Dive Brief:
- A student identified with a disability in one school won’t necessarily have that label in another school, according to a new study published in the journal Society and Mental Health that adds to the discussion on the overrepresentation of students of color in special education programs.
- Focusing on a sample of almost 379,000 students in a large urban district, co-authors Dara Shifrer, an assistant sociology professor at Portland State University in Oregon, and Rachel Fish, an assistant professor of special education at New York University, find the demographics of a school, the overall achievement levels of its students and teacher-student ratios can affect whether a student is identified for special education. "Kids may have the same test scores and same social background, but the school they attend determines whether they'll get a disability classification," Shifrer said in a statement.

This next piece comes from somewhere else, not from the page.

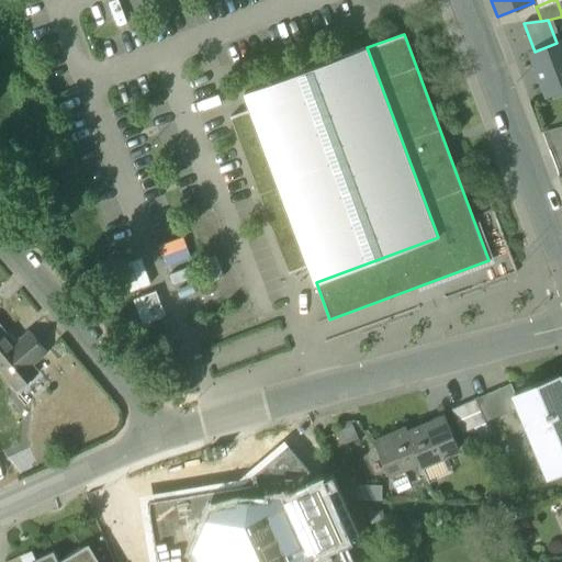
[(561,90),(561,41),(557,43),(535,52),(530,53),(547,97),(561,90)]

- A low-achieving student in a high-performing school, for example, is more likely to be labeled with a disability than if he or she attended a low-performing school. Black children and English learners are also more likely to be referred for special education if they attend schools with lower percentages of students in those subgroups.
Dive Insight:
The study also finds that students who attend schools with more resources — such as smaller class sizes and wealthier parents — are also more likely to be identified for special education. The researchers suggest that higher-income parents may be more likely to advocate for their children to receive services, and that teachers with fewer students might have more time to initiate the process of referring a child for special education.
The paper builds on Shifrer’s earlier work showing that special education classifications occur “inconsistently or subjectively” and often have more to do with socioeconomic status than actual biological or neurological factors. The findings, Shirfer said in an email, are also a response to the controversial position of some researchers that minority students are underrepresented in special education because educators don't want their referral recommendations to appear racist. This interpretation "implies the low achievement of racial minorities represents actual disabilities," Shifrer said. "Rather than recognizing achievement disparities as a social problem, it reinforces ideas that racial minorities are more likely to be neurologically deficient than white people."
The authors of the new study recommend “checks and balances” be incorporated into the process of assigning a student an individual education program. In order to achieve a more “balanced perspective,” one strategy would be for schools to include educators from multiple schools within a district — instead of all from the same school — in making classification decisions.
“Disability labels shape the courses students are placed into, sometimes segregating them from learning opportunities and mainstream peers,” Shifrer said in an email. “Disability labels shape how teachers and parents perceive the child, as well as how the child perceives themselves. The ramifications of disability labels reverberate throughout adult life.”